Every line in the records below between the one holding "hfov_deg: 67.3" and the one holding "focal_mm: 4.25", inclusive, is to be set down exactly; all other lines are to be left out.

Exercise inputs Block Start

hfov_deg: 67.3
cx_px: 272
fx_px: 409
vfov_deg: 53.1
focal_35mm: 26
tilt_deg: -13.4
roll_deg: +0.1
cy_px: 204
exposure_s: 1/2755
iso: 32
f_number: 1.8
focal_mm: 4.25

Exercise inputs Block End
Exercise inputs Block Start

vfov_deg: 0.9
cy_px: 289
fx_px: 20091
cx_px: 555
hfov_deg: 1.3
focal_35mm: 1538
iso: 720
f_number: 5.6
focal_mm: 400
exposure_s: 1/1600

Exercise inputs Block End
Exercise inputs Block Start

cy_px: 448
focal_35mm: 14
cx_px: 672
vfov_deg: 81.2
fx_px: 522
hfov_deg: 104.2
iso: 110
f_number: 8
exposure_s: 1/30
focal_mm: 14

Exercise inputs Block End

| Completed exercise |
hfov_deg: 67.3
cx_px: 272
fx_px: 409
vfov_deg: 53.1
focal_35mm: 26
tilt_deg: -13.4
roll_deg: +0.1
cy_px: 204
exposure_s: 1/2755
iso: 32
f_number: 1.8
focal_mm: 4.25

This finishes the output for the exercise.